For USB traffic, it seems that SniffUsb is the clear winner... It works under Windows XP (but not later) and has a much nicer GUI than earlier versions. It produces huge dump files, but everything is there.

However, my device is in fact a USB serial device, so I turned to Portmon which can sniff serial port traffic without the USB overhead.

Samuel Liew
47.7k37 gold badges121 silver badges180 bronze badges
dpavlindpavlin
8472 gold badges7 silver badges17 bronze badges

6 Answers

Personally, I'd use QEMU or KVM and instrument their USB passthrough code, and then use libusb to prototype the replacement driver in user space (this latter bit I've done before; writing USB device drivers in Python is fun!).

Peter Mortensen
14.5k19 gold badges89 silver badges118 bronze badges
Charles DuffyCharles Duffy
194k29 gold badges224 silver badges281 bronze badges
  1. Since people don't seem to realize it, Wireshark does monitor USB traffic and has a parser for it; but the catch is it only works under Linux. Wireshark on Windows will not do this.

  2. It may be possible to plug the USB device you want to monitor, along with a Linux machine (with Wireshark running) and your Windows machine and just use the USB device under Windows.

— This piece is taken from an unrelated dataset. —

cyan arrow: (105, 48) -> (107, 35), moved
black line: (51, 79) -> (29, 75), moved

  3. Problem with the above? I don't know how the Linux machine or the Windows machine will detect each other.

Peter Mortensen
14.5k19 gold badges89 silver badges118 bronze badges
jamkomojamkomo

After five years waiting, now it's possible to sniff usb packets on windows

See http://desowin.org/usbpcap/tour.html for a quick tour. It works pretty well

albfanalbfan
9,1771 gold badge42 silver badges70 bronze badges

USBSnoop works too - and is free.

Or, you could buy a USB to Ethernet converter and use whatever network sniffer you prefer to see the data.

Maxime
5,9302 gold badges40 silver badges48 bronze badges
gbjbaanb

Serial Port Analyzer

Serialgbjbaanb
46.5k10 gold badges92 silver badges139 bronze badges

Busdog, an open source project hosted on github, has worked well for me. It has a driver it installs to allow it to monitor USB communications. The config window allows you to reinstall or remove the device at any time.

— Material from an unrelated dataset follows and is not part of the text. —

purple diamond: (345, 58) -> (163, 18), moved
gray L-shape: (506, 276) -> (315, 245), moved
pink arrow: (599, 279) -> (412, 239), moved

You can select the USB device you want from an enumerated list. A nice feature is to have it automatically trace a new device that is plugged in:

Data communications to and from an SWR analyzer I was reverse engineering were captured flawlessly:

Com Port Sniffer For Windows 10

Kurt FitznerKurt Fitzner

Microsoft Message Analyzer can capture USB traffic as well, if download Device and Log File parser from MS: link

RenatRenat

Com Port Sniffer For Windows

3,7461 gold badge11 silver badges23 bronze badges

protected by CommunityJul 6 '14 at 17:09

Thank you for your interest in this question. Because it has attracted low-quality or spam answers that had to be removed, posting an answer now requires 10 reputation on this site (the association bonus does not count).
Would you like to answer one of these unanswered questions instead?

Not the answer you're looking for? Browse other questions tagged windowsusbsniffingusbserial or ask your own question.